ECLI:NL:GHSGR:2009:BJ4215
Gerechtshof 's-Gravenhage
- Hoger beroep
- M.C.M. van Dijk
- R.C. Schlingemann
- N.M. van der Horst
- Rechtspraak.nl
Hoger beroep over de huurovereenkomst en bruikleenovereenkomst met betrekking tot de woning aan [locatie 1] te [Plaatsnaam]
In deze zaak gaat het om een hoger beroep dat door [de huurder] is ingesteld tegen een vonnis van de rechtbank ’s-Gravenhage, sector kanton, van 27 maart 2008. De zaak betreft een geschil over de huurovereenkomst en de bruikleenovereenkomst met betrekking tot de woning aan [locatie 1] te [Plaatsnaam]. [de huurder] woont sinds 1982 in de woning en heeft de huur overgenomen van een vriendin. De maandelijkse huur bedroeg € 247,60. De huurovereenkomst, opgesteld in 1990, vermeldt dat aan [de huurder] de woning “[locatie 1A]” is verhuurd, bestaande uit drie kamers. Het geschil ontstond toen de Huurcommissie op 22 augustus 2007 uitspraak deed over de huurprijs, die vanaf 1 april 2007 bevroren werd. Arcade, de verhuurder, heeft hierop een vordering ingesteld bij de kantonrechter, die in het vonnis van 27 maart 2008 oordeelde dat de tweede etage niet tot het gehuurde behoort en dat er geen huurprijs voor dat gedeelte vastgesteld kon worden.

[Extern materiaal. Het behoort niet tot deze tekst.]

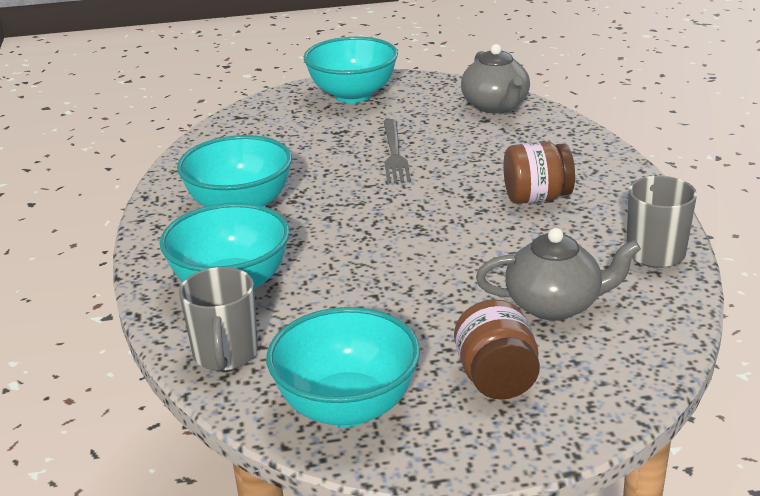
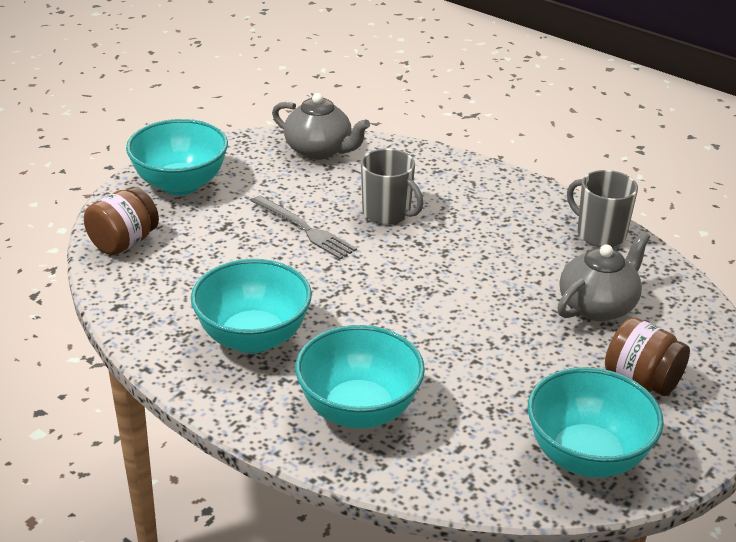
camera: 45 degrees left, 5 degrees up
(225, 354) = (445, 469): grey mug -> grey mug (387, 213)
(536, 198) = (467, 223): brown jar -> brown jar (124, 243)

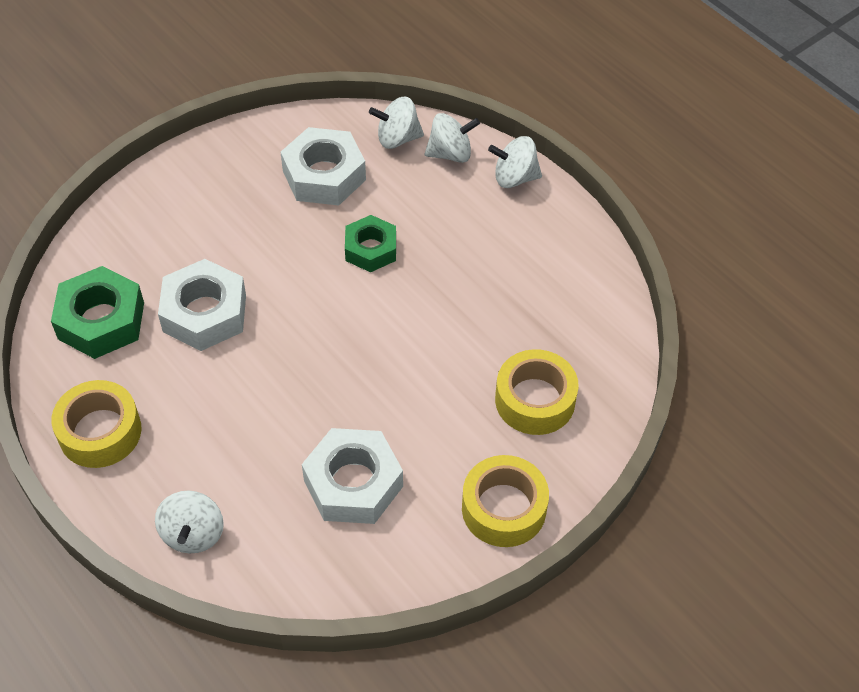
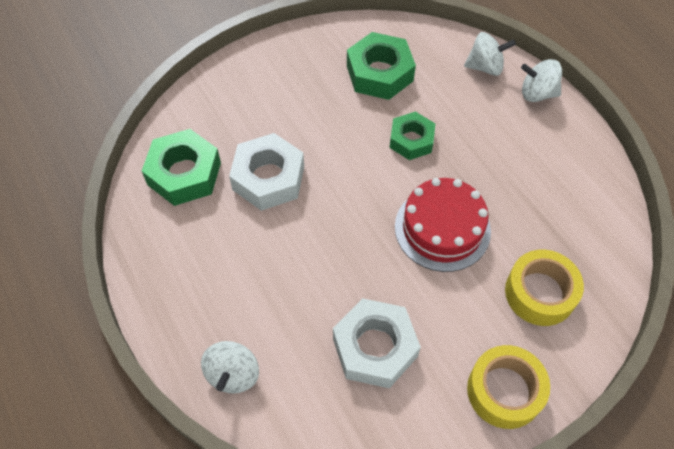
camera: 10 degrees right, 5 degrees up
(100, 432) = (169, 270): yellow tape -> none
(324, 175) = (379, 73): white nut -> green nut
(397, 138) = (443, 49): white spinning top -> none
(417, 344) = (442, 228): none -> red cake

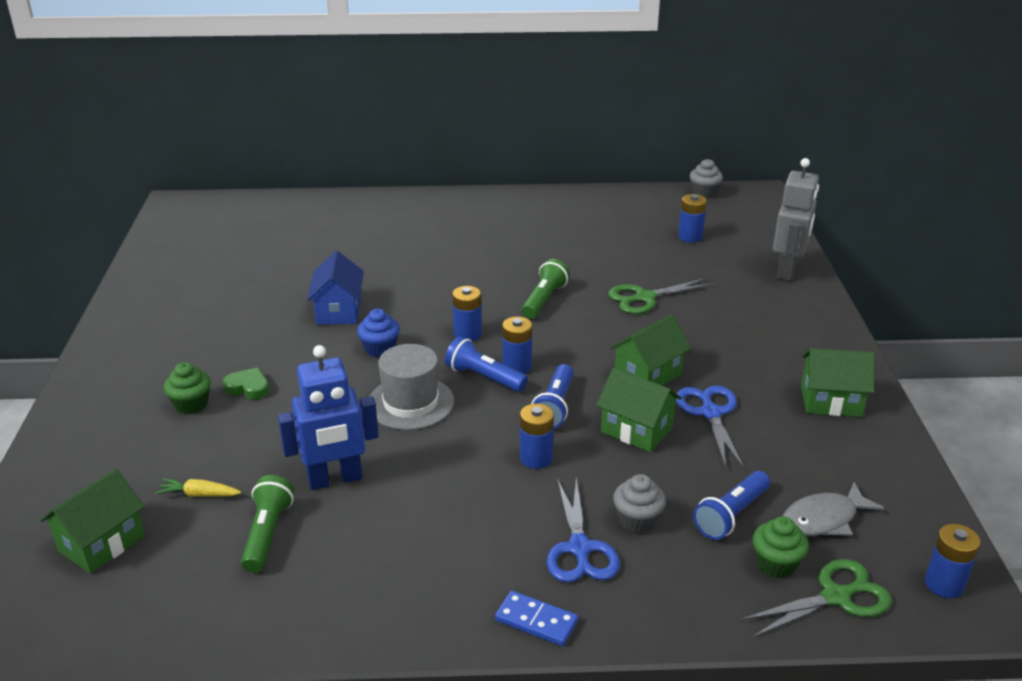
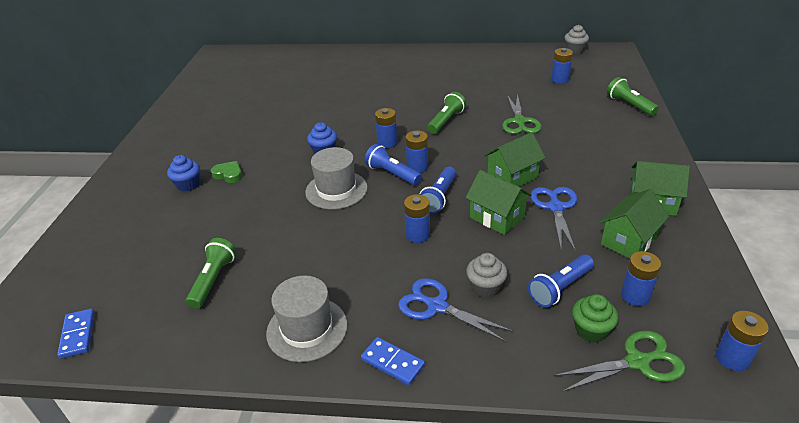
camera: 10 degrees right, 5 degrees up
(93, 619) = (78, 335): none -> blue domino
(101, 543) = (100, 279): green house -> green house (628, 241)
(191, 405) = (188, 185): green cupcake -> blue cupcake
(199, 494) = (175, 248): yellow carrot -> none
(335, 479) = (270, 242): blue robot -> none
(338, 311) = (302, 124): blue house -> none
(414, 588) = (307, 329): none -> grey hat
(579, 548) = (437, 306): blue scissors -> blue scissors turned 120 degrees clockwise
(645, 298) = (519, 121): green scissors -> green scissors turned 75 degrees counterclockwise
(787, 271) = (629, 105): grey robot -> green flashlight
(824, 519) = (635, 296): grey fish -> blue battery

In hoger beroep heeft [de huurder] acht grieven aangevoerd, waarbij hij betoogt dat de kantonrechter ten onrechte heeft geoordeeld dat de huurovereenkomst slechts betrekking heeft op de eerste etage. Het hof heeft de grieven gezamenlijk besproken en geconcludeerd dat de kantonrechter terecht heeft overwogen dat de huurovereenkomst enkel de eerste etage betreft. Het hof heeft vastgesteld dat er geen huurovereenkomst voor de tweede etage tot stand is gekomen, maar dat er sprake is van een bruikleenovereenkomst. De beëindiging van deze bruikleenovereenkomst per 31 december 2008 is door het hof als redelijk beoordeeld, gezien de lange duur van het gebruik door [de huurder] zonder tegenprestatie. Het hof heeft het bestreden vonnis bekrachtigd en [de huurder] veroordeeld in de proceskosten in hoger beroep.